Le rayonnement prédit par Stephen Hawking reste hors de portée des télescopes. En recréant un horizon avec des impulsions lumineuses, des physiciens ont toutefois mesuré sa rétroaction analogue. Leur expérience, publiée dans Nature, révèle un échange d’énergie plus direct que prévu.

Le rayonnement imaginé par Hawking pose encore une question centrale sur l’énergie des trous noirs
En 1974, Stephen Hawking montre que les trous noirs ne devraient pas rester parfaitement noirs. Des phénomènes quantiques près de leur horizon produiraient un faible rayonnement thermique. En emportant de l’énergie, ce rayonnement de Hawking conduirait progressivement le trou noir à s’évaporer.
Cependant, aucun télescope n’a encore détecté ce signal autour d’un trou noir astrophysique. Son intensité attendue reste extrêmement faible. Selon les chercheurs, il pourrait même demeurer impossible à distinguer des autres rayonnements présents dans l’Univers, notamment du fond cosmologique.
La difficulté ne concerne pas seulement l’observation du rayonnement. Les physiciens cherchent aussi à comprendre comment le trou noir lui transfère de l’énergie. Cette réaction du système émetteur, appelée rétroaction, joue un rôle essentiel dans toute description détaillée de son évaporation.
Des impulsions laser recréent un horizon des événements à l’intérieur d’une fibre optique
Pour étudier cette physique en laboratoire, les chercheurs construisent des systèmes soumis à des équations comparables. Des écoulements d’eau, des condensats de Bose-Einstein ou certains dispositifs atomiques peuvent ainsi former un horizon analogue, sans produire la gravité extrême d’un trou noir réel.
Dans la fibre utilisée ici, une puissante impulsion laser modifie localement l’indice de réfraction par effet Kerr. Cette perturbation se déplace avec elle. À son front, la vitesse d’une seconde lumière peut rejoindre celle de l’impulsion, ce qui crée l’équivalent optique d’un horizon des événements.
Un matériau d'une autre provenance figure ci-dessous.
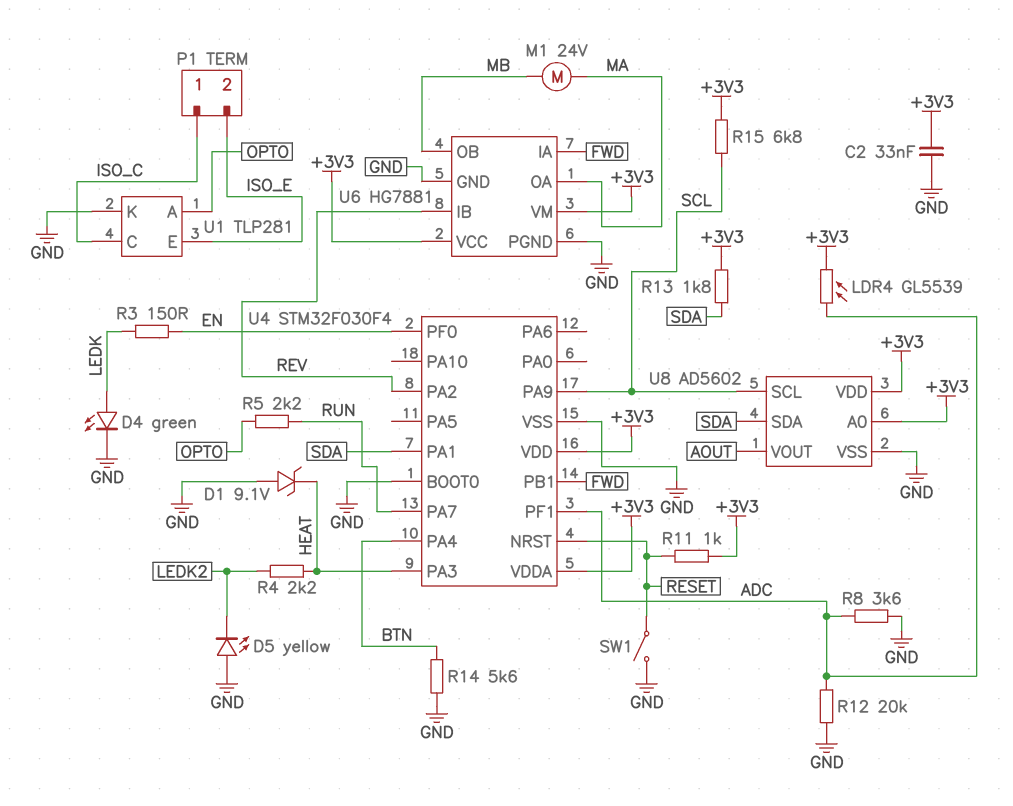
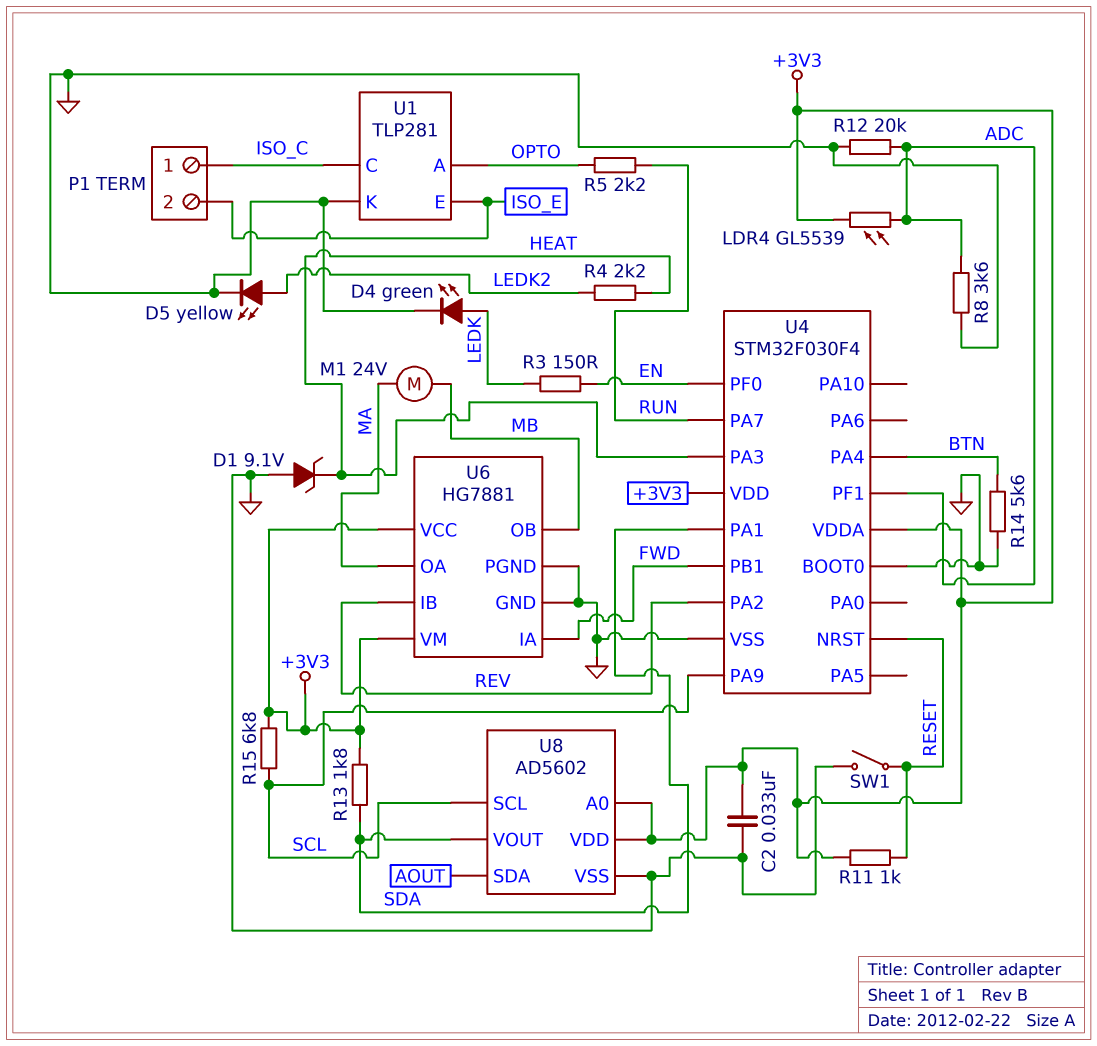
D5: LED yellow (A GND, K LEDK2) -> LED yellow (A LEDK2, K GND)
U8 pin SDA: SDA -> AOUT
U8 pin VOUT: AOUT -> SDA

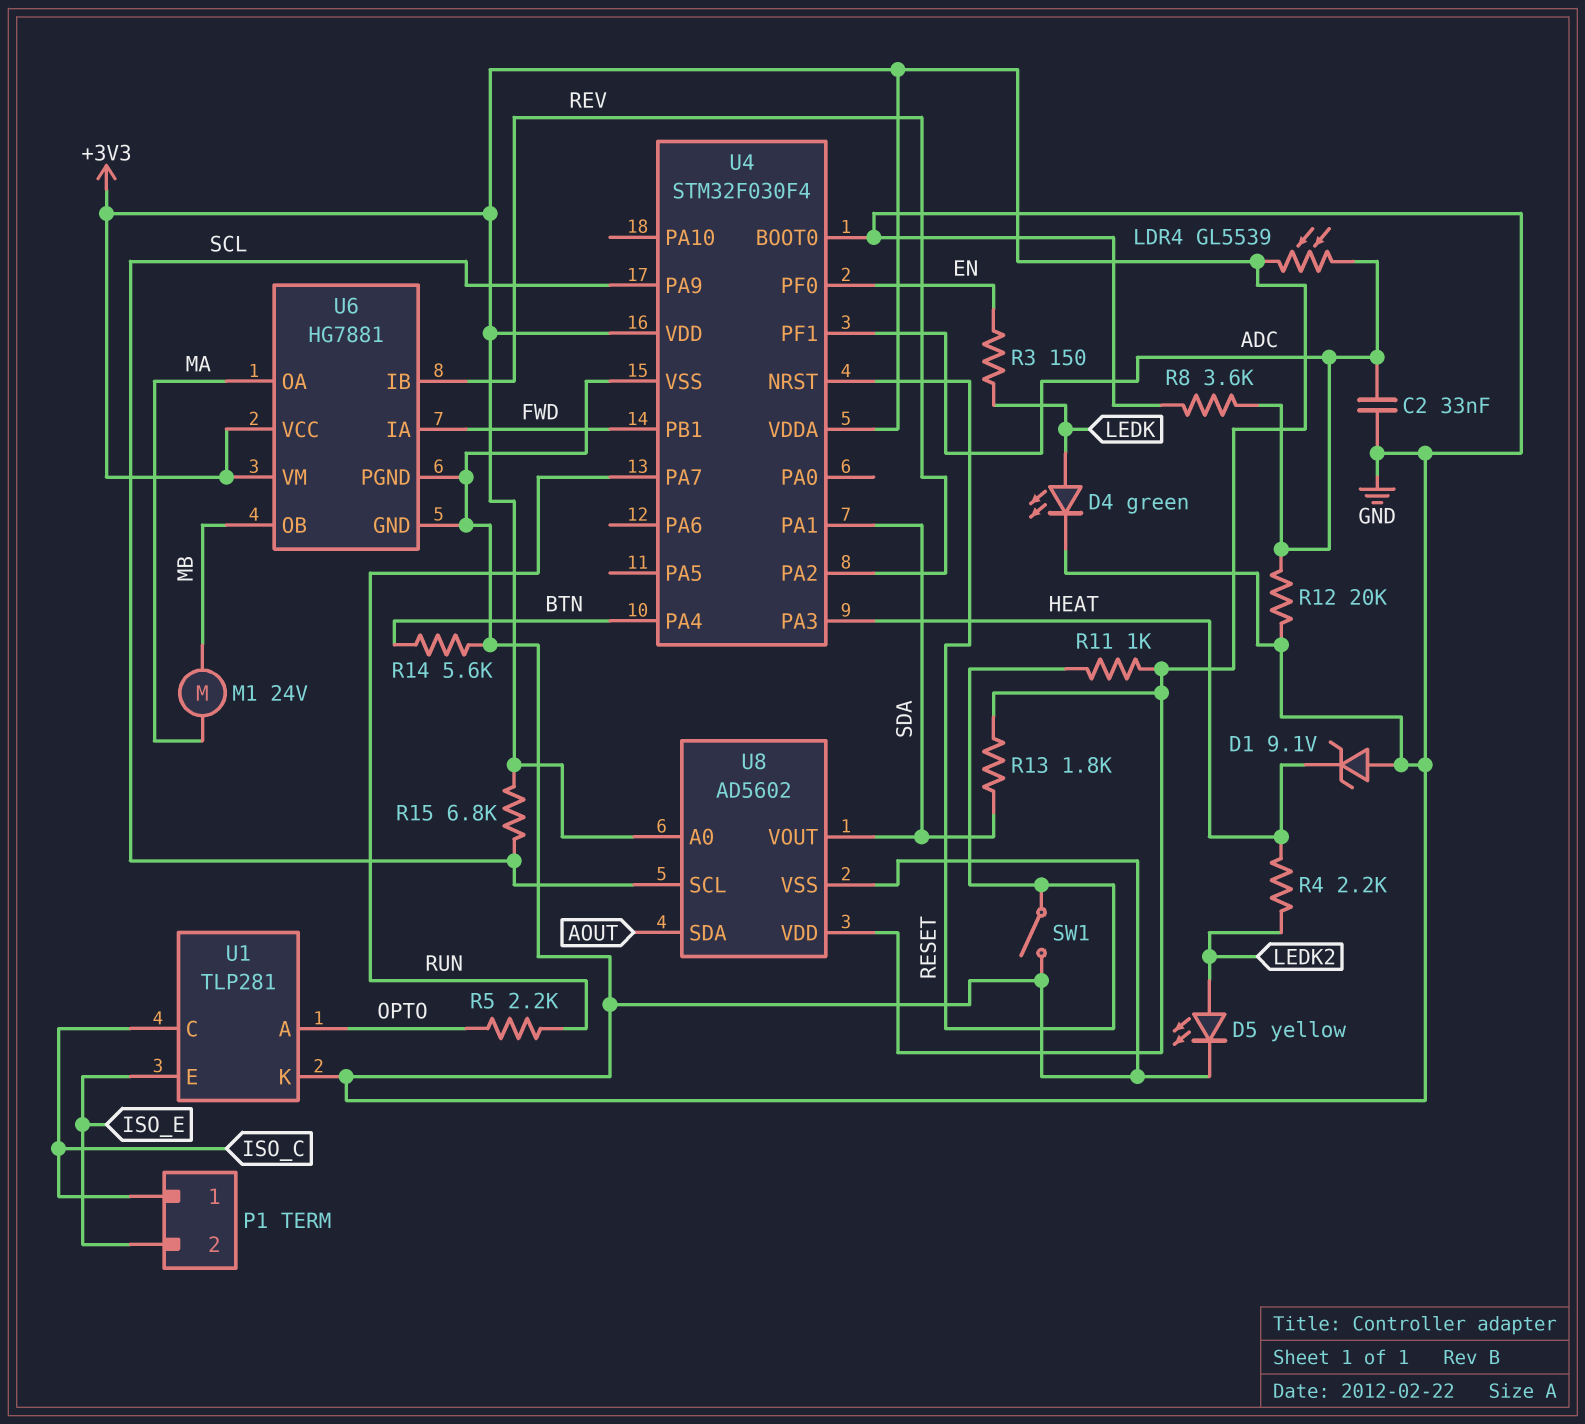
C2: 33nF (+3V3, GND) -> 33nF (ADC, GND)

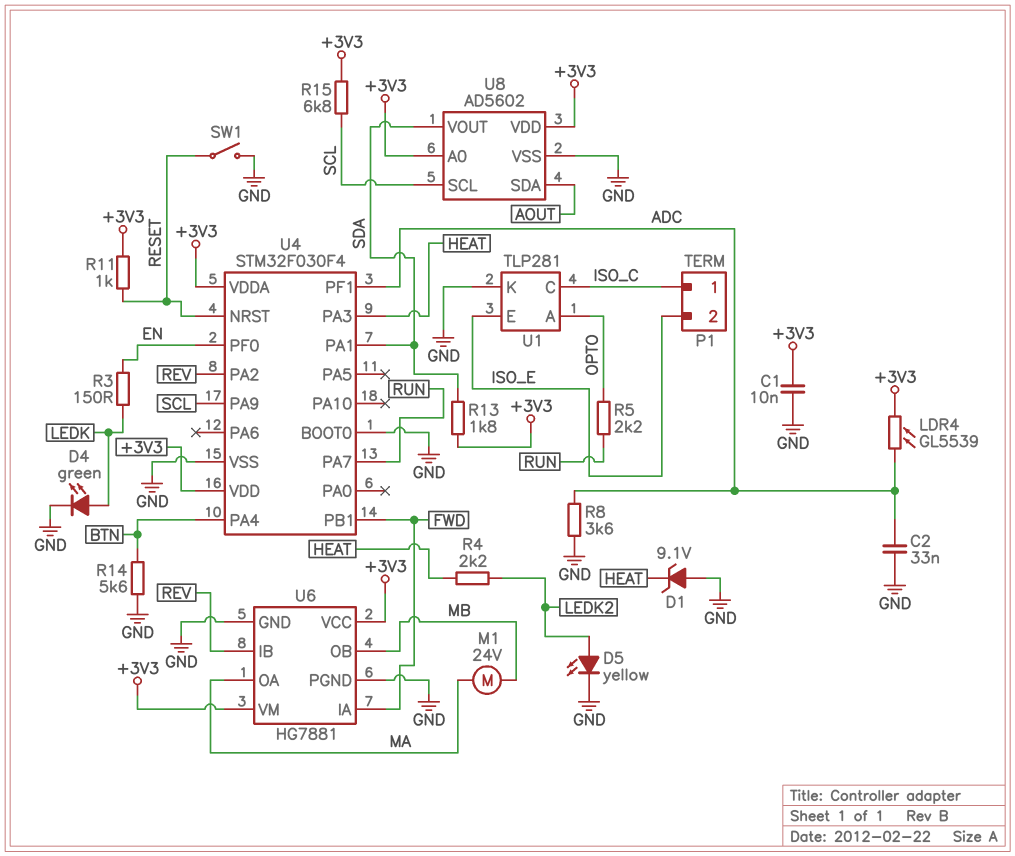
C1: none -> 10nF (+3V3, GND)
R12: 20k (ADC, GND) -> none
Le déplacement de l’impulsion révèle un échange d’énergie plus direct que les modèles attendus
L’équipe conduite par Lorenzo M. Procopio, de l’Université de Paderborn et de l’Institut Weizmann des Sciences, a étudié un rayonnement stimulé. Elle cherchait surtout son effet sur l’impulsion pompe, celle qui façonne l’horizon optique dans la fibre.
Les mesures montrent un léger décalage Doppler de cette impulsion. Ce changement traduit une perte d’énergie associée à la production du rayonnement analogue. Les chercheurs disposent ainsi de preuves expérimentales et théoriques de la rétroaction exercée sur le champ qui porte l’horizon.
Jusqu’ici, les modèles décrivaient cette émission comme le résultat d’une succession complexe d’interactions non linéaires. Les nouvelles données soutiennent plutôt un processus unique et direct. Une interaction biquadratique entre les champs suffit à rendre compte du rayonnement observé et de sa rétroaction.
Cette expérience éclaire le mécanisme d’émission sans reproduire l’évaporation d’un trou noir réel
Le résultat concerne un analogue optique et non un objet astrophysique. La fibre ne reproduit ni toute la géométrie d’un trou noir ni l’ensemble de ses effets gravitationnels. Les auteurs proposent donc de rechercher le même mécanisme dans d’autres horizons de laboratoire avant toute généralisation.
Cette piste pourrait néanmoins affiner les modèles microscopiques de l’évaporation. Elle touche aussi au paradoxe de l’information, qui demande ce que deviennent les informations absorbées lorsque le trou noir disparaît. L’expérience ne résout pas ce problème, mais précise comment l’énergie pourrait quitter un système doté d’un horizon.